BW: I got involved in the late 1990s in helping birth new grassroots recovery community organizations (RCOs) in the United States. In many ways, this movement was an effort to counter the restigmatization, demedicalization and recriminalition of addiction that had prevailed in the U.S. in the 1980s and 1990s. In 2001, leaders of RCOs came together in St. Paul, Minnesota, to found Faces & Voices of Recovery and to officially launch a national recovery advocacy movement. Following the St. Paul Recovery Summit, I served as a mix of cheerleader and historian of this movement.

That movement has come a long way in the past 15 years. Historically, the consequences of addiction have been very visible in the U.S., but recovery, because of the attached social stigma, has been quite invisible. The new recovery advocacy movement is changing that by putting hundreds of thousands of faces and voices on the experience of addiction recovery. I have walked in public recovery rallies in U.S. cities where people in recovery and their families were marching as far as my eyes could see. That is something I never thought I would witness in my lifetime. Can you point to moments where we have gone astray in our history of addiction treatment in the U.S.? Do you feel we are on the right track now? If not, how can we get on track?

BW: When social stigma attached to excessive alcohol and other drug use was at its greatest, the resulting contempt toward people experiencing these problems created a climate in which the most harmful treatments emerged — from prolonged and involuntary sequestration from the community, mandatory sterilization laws, the indiscriminate application of electro- and chemo-convulsive therapies, potentially lethal medication protocol, humiliating confrontation tactics — all in the name of help.

It is easier to look back in historical hindsight and wonder, “What the hell were they thinking back then?” But what I have learned is that it is sometimes very hard to see the “harm in the name of help” perpetrated within the present.

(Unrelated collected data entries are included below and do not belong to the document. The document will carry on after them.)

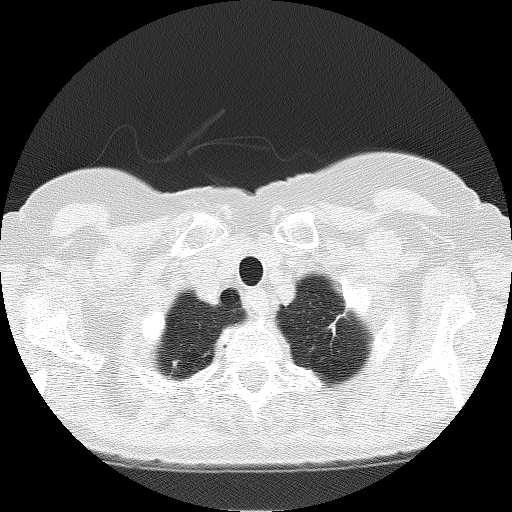
Low-dose screening chest CT, one axial slice; slice 156 of 166 in the series (ordered by position); lung window (W 1500 / L -600 HU); 2 mm slice thickness; 512 × 512 image matrix.
Outlined on this slice (expert manual segmentation):
- lesion 3 (nodule, upper lobe of left lung): box from (x=329, y=316) to (x=341, y=333) px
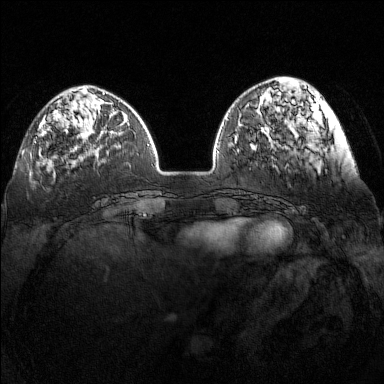
Breast MRI (dynamic contrast-enhanced), one axial slice; position 42 of 160 along the scan axis; dynamic contrast-enhanced series, time point 2 of 7 at this slice position (early post-contrast); 1.5 T; TE 1.8 ms, TR 5 ms; 1 mm slice thickness; 384 × 384 image matrix. Female patient.
Outlined on this slice (semi-automatically segmented with operator editing):
- enhancing-tissue mask used for the functional tumour volume (all voxels passing the contrast-enhancement thresholds inside the analysis volume; usually the tumour): bounding box <35,137,37,143> (left, top, right, bottom; pixels)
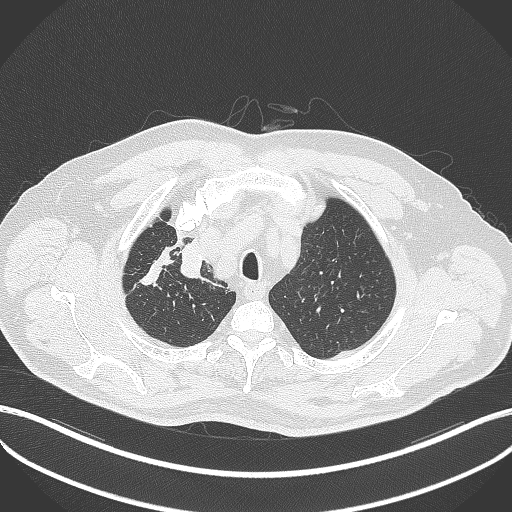
Chest CT, one axial slice; reconstruction kernel B70f; lung window (W 1500 / L -600 HU); 1 mm slice thickness; 512 × 512 image matrix, field of view 400 × 400 mm. Male patient, age 60 years. From the clinical record (not read from this slice): clinical TNM (as recorded): T1b N1 M0.
Structures marked on this image (rectangle marked by the reading radiologist):
- lung tumour (recorded histology: squamous cell carcinoma): bounding box (x1, y1, x2, y2) in pixels: (176, 236, 212, 278)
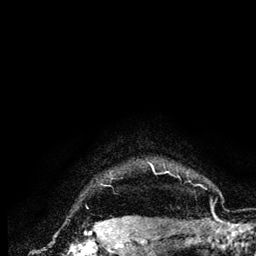
Breast MRI (dynamic contrast-enhanced), one axial slice; slice 120 of 134 in the series (ordered by position); cropped to one breast; dynamic contrast-enhanced series, time point 2 of 6 at this slice position (early post-contrast); 3 T; TE 4.2 ms, TR 7.9 ms; 1.2 mm slice thickness; 256 × 256 image matrix, field of view 170 × 170 mm. Female patient.
Annotated regions visible in this slice (semi-automatically segmented with operator editing):
- enhancing-tissue mask used for the functional tumour volume (all voxels passing the contrast-enhancement thresholds inside the analysis volume; usually the tumour): bounding box <149,163,190,182> (left, top, right, bottom; pixels)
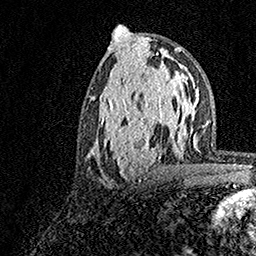
Breast MRI, one axial slice; slice 73 of 158 in the series (ordered by position); cropped to one breast; dynamic contrast-enhanced series, time point 2 of 7 at this slice position (early post-contrast); 1.5 T; TE 3.5 ms, TR 7.2 ms; 1 mm slice thickness; 256 × 256 image matrix, field of view 165 × 165 mm. Female patient.
Annotated regions visible in this slice (semi-automatic segmentation, software-assisted and operator-edited):
- enhancing-tissue mask used for the functional tumour volume (all voxels passing the contrast-enhancement thresholds inside the analysis volume; usually the tumour): bounding box [x1, y1, x2, y2] px = [92, 70, 181, 181]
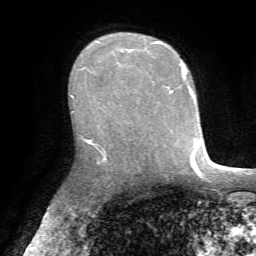
Breast MRI, one axial slice. Position 47 of 72 along the scan axis. Cropped to one breast. Dynamic contrast-enhanced series, time point 2 of 7 at this slice position (early post-contrast). 1.5 T. TE 4.2 ms, TR 8.7 ms. 2.2 mm slice thickness. 256 × 256 image matrix, field of view 180 × 180 mm. Female patient.
Structures marked on this image (semi-automatically segmented with operator editing):
- enhancing-tissue mask used for the functional tumour volume (all voxels passing the contrast-enhancement thresholds inside the analysis volume; usually the tumour): box from (x=73, y=42) to (x=166, y=97) px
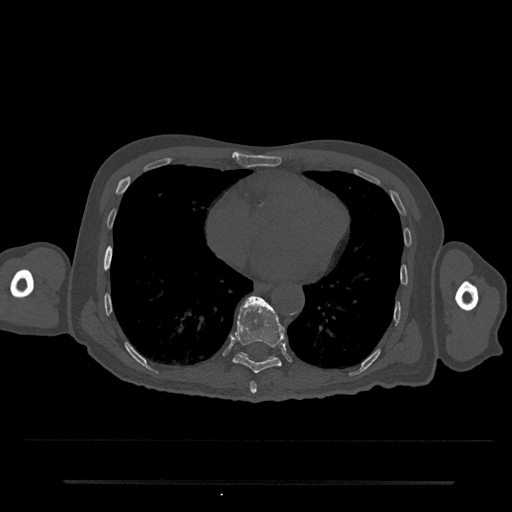
CT including the spine, one axial slice; slice 359 of 797 in the series (ordered by position); reconstruction kernel Br40s/3; bone window (W 1800 / L 400 HU); 0.5 mm slice thickness; 512 × 512 image matrix, field of view 427 × 427 mm. Patient: male, 74 years. Case-level facts recorded for this patient, not image findings: primary cancer: prostate.
Outlined on this slice (semi-automatically segmented with operator editing):
- T10 vertebra: box from (x=241, y=353) to (x=247, y=356) px
- T8 vertebra: (x=250, y=382)–(x=257, y=394)
- T9 vertebra: (x=233, y=296)–(x=285, y=374)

History is a great teacher of the value of humility and rigorous self-examination. What we are now seeing is rigorous scientific evaluation of addiction treatment as a system of care and the use of scientific data to guide the reconceptualization and execution of addiction treatment. That is a very positive trend if we can speed the application of this growing base of knowledge, but we also need the voices of people affected by this problem to be heard at all levels. That is what the new recovery advocacy movement is contributing. Your career in the addiction treatment field and as a historian is a remarkable one. What is your proudest achievement?

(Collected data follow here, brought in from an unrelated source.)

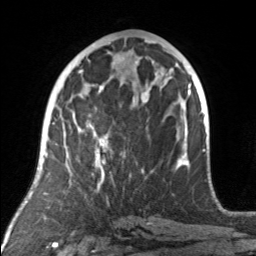
Breast MRI, one axial slice; slice 75 of 160 in the series (ordered by position); cropped to one breast; dynamic contrast-enhanced series, time point 2 of 7 at this slice position (early post-contrast); 3 T; TE 1.7 ms, TR 4.6 ms; 256 × 256 image matrix. Female patient.
Structures marked on this image (semi-automatic segmentation, software-assisted and operator-edited):
- enhancing-tissue mask used for the functional tumour volume (all voxels passing the contrast-enhancement thresholds inside the analysis volume; usually the tumour): bounding box [x1, y1, x2, y2] px = [80, 92, 149, 175]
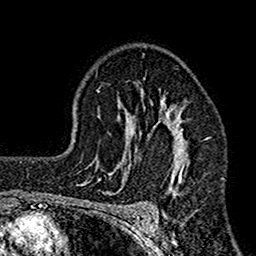
Breast MRI (dynamic contrast-enhanced), one axial slice. Slice 107 of 160 in the series (ordered by position). Cropped to one breast. Dynamic contrast-enhanced series, time point 2 of 7 at this slice position (early post-contrast). 1.5 T. TE 2.7 ms, TR 4.9 ms. 1 mm slice thickness. 256 × 256 image matrix, field of view 155 × 155 mm. Female patient.
Structures marked on this image (semi-automatically segmented with operator editing):
- enhancing-tissue mask used for the functional tumour volume (all voxels passing the contrast-enhancement thresholds inside the analysis volume; usually the tumour): bounding box <112,78,190,197> (left, top, right, bottom; pixels)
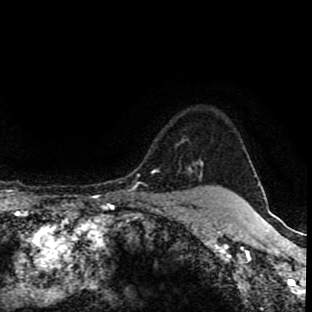
Breast MRI (dynamic contrast-enhanced), one axial slice. Slice 80 of 90 in the series (ordered by position). Cropped to one breast. Dynamic contrast-enhanced series, time point 2 of 8 at this slice position (early post-contrast). 1.5 T. TE 4.2 ms, TR 7 ms. 312 × 312 image matrix, field of view 201 × 201 mm. Female patient.
Annotated regions visible in this slice (semi-automatic segmentation, software-assisted and operator-edited):
- enhancing-tissue mask used for the functional tumour volume (all voxels passing the contrast-enhancement thresholds inside the analysis volume; usually the tumour): bounding box (x1, y1, x2, y2) in pixels: (188, 170, 209, 189)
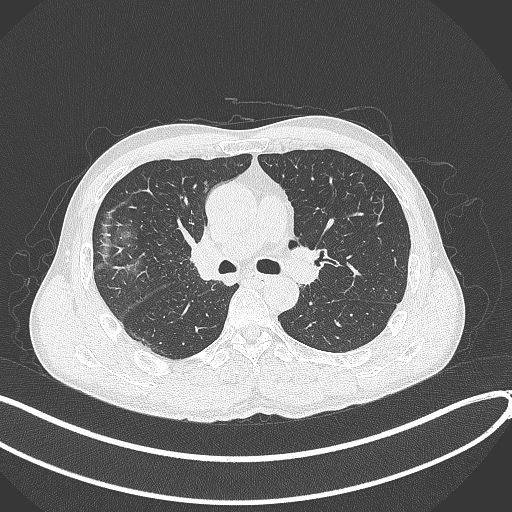
Chest CT, one axial slice; slice 234 of 409 in the series (ordered by position); reconstruction kernel B70f; 120 kVp; lung window (W 1500 / L -600 HU); 1 mm slice thickness; 512 × 512 image matrix, field of view 400 × 400 mm. Male patient, age 53 years. Case-level facts recorded for this patient, not image findings: clinical TNM (as recorded): T1b N0 M0.
Annotated regions visible in this slice (bounding box drawn by a radiologist):
- lung tumour (recorded histology: squamous cell carcinoma): bounding box (x1, y1, x2, y2) in pixels: (181, 226, 229, 291)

BW: Nothing pleases me more at a personal level than the individuals and families I have helped guide into recovery over the past decades, but, as a historian and writer, I experience great satisfaction in knowing that Slaying the Dragon has given addiction professionals and other recovery support specialists a sense of their history and that some of my advocacy writings have helped inspire grassroots recovery advocacy organizations in the U.S. and in other countries.

I also hope I will be known as someone who worked to reconnect addiction treatment to the larger and more enduring process of addiction recovery and to reconnect addiction treatment organizations to the grassroots communities out of which the modern field was birthed in the mid-20th century.